Legal & regulatory

80/20 Rule (Dual Jobs Rule)

Also called: dual jobs rule, 20 percent rule, 80/20

A federal labor rule limiting how much sidework a tipped employee can do at the tipped wage — historically 20% of work time, with the rest paid at full minimum wage.

The 80/20 rule (also called the "dual jobs" rule) governs how much non-tip-producing sidework a tipped employee can perform at the lower tipped wage before the employer loses the tip credit and must pay the full minimum wage.

Historical evolution:

  • Pre-2018: DOL guidance limited sidework to 20% of work time at the tipped wage
  • 2019: Trump-era DOL opinion letter rescinded the 20% cap
  • 2021: Biden-era DOL final rule reinstated the rule with a twist — sidework over 20% OR more than 30 continuous minutes at any single task triggers full minimum wage for the excess
  • 2024: Fifth Circuit struck down the 2021 rule in Restaurant Law Center v. DOL, holding DOL exceeded its authority. The rule is no longer enforceable in the 5th Circuit (TX, LA, MS).
  • 2026 status: federal landscape unsettled. States with their own dual-jobs rules continue to enforce them.
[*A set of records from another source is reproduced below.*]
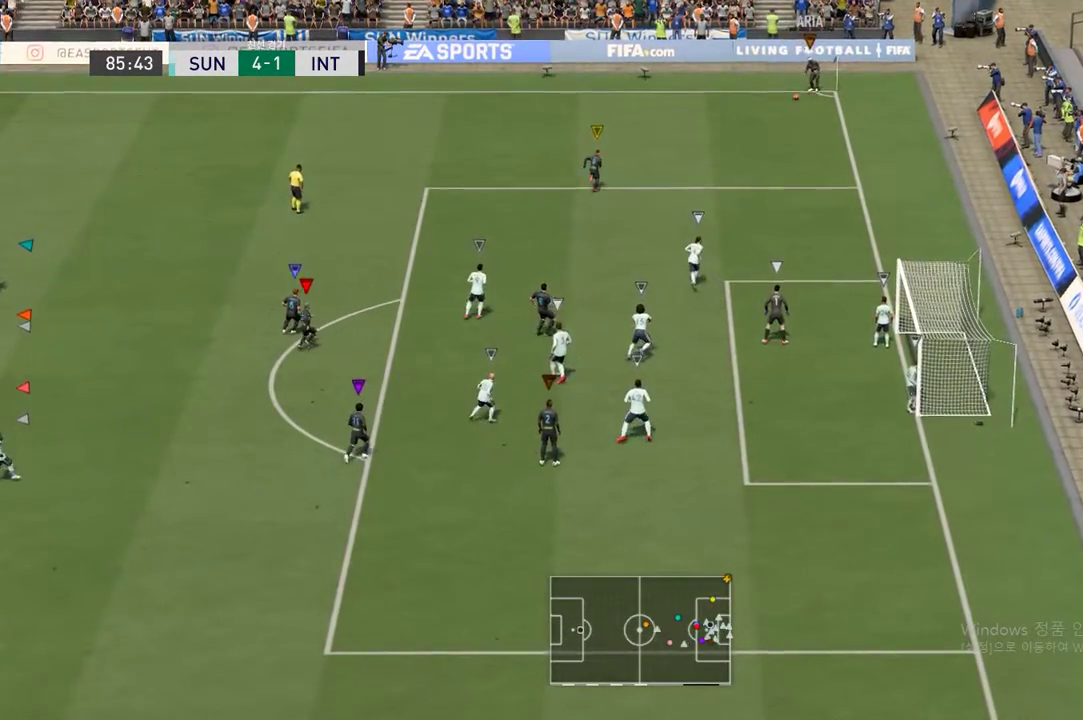
{"dt_ms": 500, "buttons": [], "left_stick": "center", "events": [[300, "left_stick", "down-right"], [433, "left_stick", "center"]]}
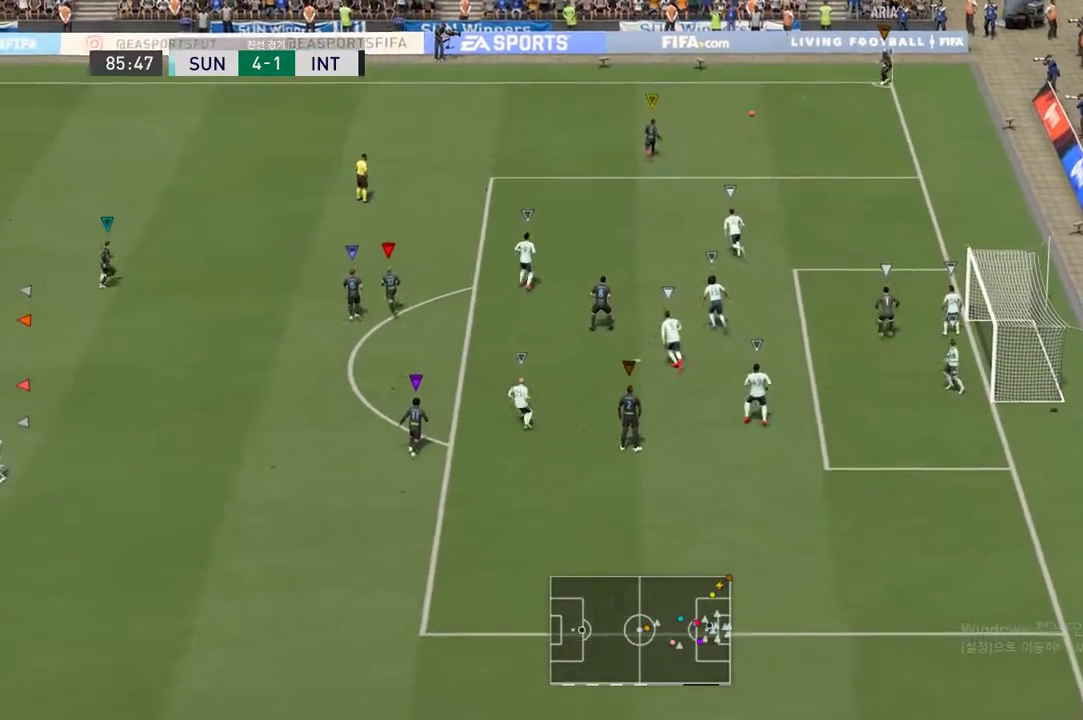
{"dt_ms": 500, "buttons": [], "left_stick": "center", "events": []}
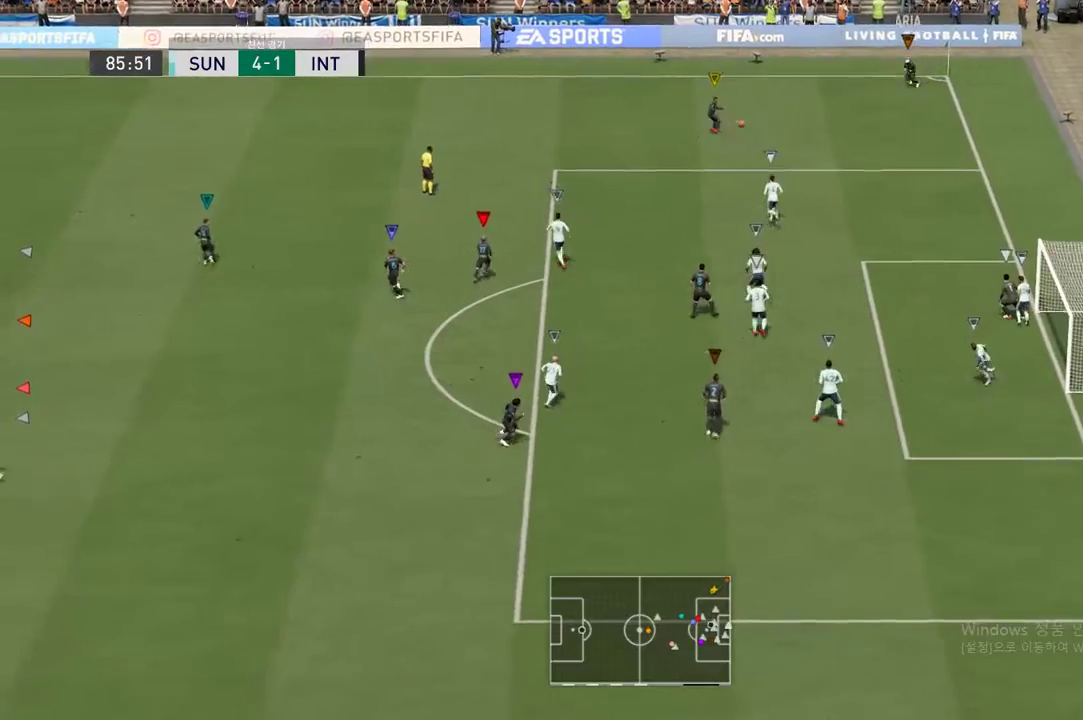
{"dt_ms": 500, "buttons": [], "left_stick": "up-right", "events": [[167, "left_stick", "up-right"]]}
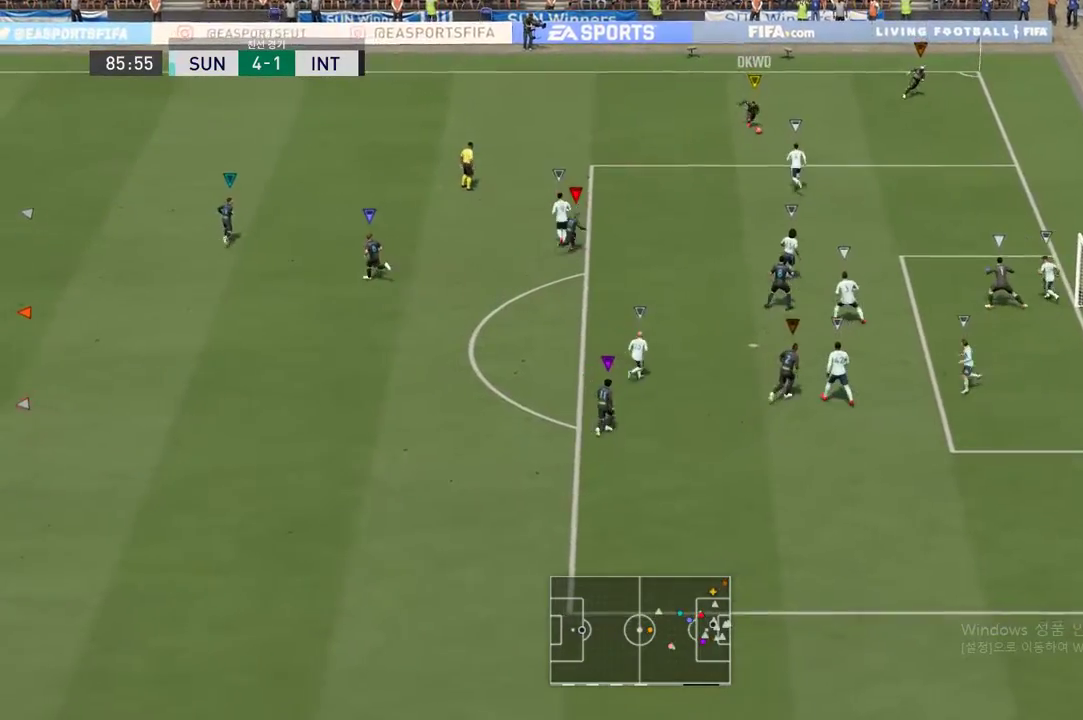
{"dt_ms": 500, "buttons": [], "left_stick": "up-right", "events": []}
State-level dual-jobs rules (as of 2026): California, Illinois, Massachusetts, Minnesota, New York, Washington all have variations. The specifics vary — some cap sidework at 20%, others at 30%, others at "more than de minimis."

For workers: track your sidework time. Even where federal enforcement is in question, state law may still entitle you to full minimum wage for hours over the threshold.